The war was imminent and he was posted back to Sudan from there joined the landings in Sicily, where he was wounded in the shoulder by shrapnel. He saw friends and officers die, but rarely spoke of his experiences. When recovered, he joined the invasion of Italy and got as far as Rome

After the war, in 1946 he demobbed and trained as a painter and decorator and became an expert in this trade, in the days when DIY was virtually unheard of.

In July 1948 they adopted me, when I was a few weeks old.

Dad and infant me on the beach

Dad used to work away from home on various painting contracts, notably one of them being at Spadeadam, Cumbria when the UK worked on the Bluestreak missile, which was later aborted. He came home at weekends on his motorbike; I recalled sometimes in winter when he would be blue with cold on arrival.
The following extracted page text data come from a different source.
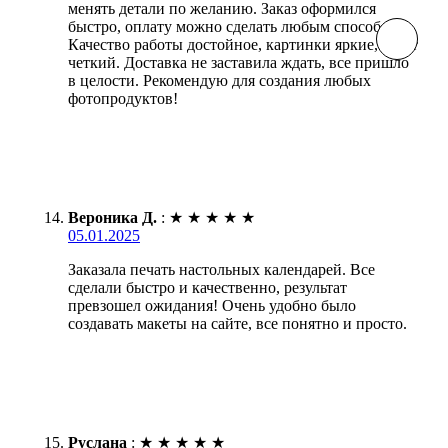
менять детали по желанию. Заказ оформился
быстро, оплату можно сделать любым способом.
Качество работы достойное, картинки яркие, текст
четкий. Доставка не заставила ждать, все пришло
в целости. Рекомендую для создания любых
фотопродуктов!
Вероника Д.
:
★
★
★
★
★
05.01.2025
Заказала печать настольных календарей. Все
сделали быстро и качественно, результат
превзошел ожидания! Очень удобно было
создавать макеты на сайте, все понятно и просто.
Руслана
:
★
★
★
★
★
Eventually, he found a job on the council as a painter and decorator until he retired.

In the early 1970s, Mum and Dad bought a guest house near the sea-front of Whitley Bay, a dream they’d long held, and made a reasonable success of it, until she was taken by cancer at the age of 58.

Jen and I lived in Hampshire, as I was in the Navy, but Dad continued to live in the guest-house. After a number of lonely years, he remarried, to Kit, a local lady. When Kit died, we brought Dad south to a home (1996) and it seemed for the first time in my life I actually saw a lot of him. Yet still he would not reminisce about his time in the Army.

He died on 10 April, 2000 - 'he ran a good race'. If he’d lived until today, he’d be 102. Rest in peace, Dad.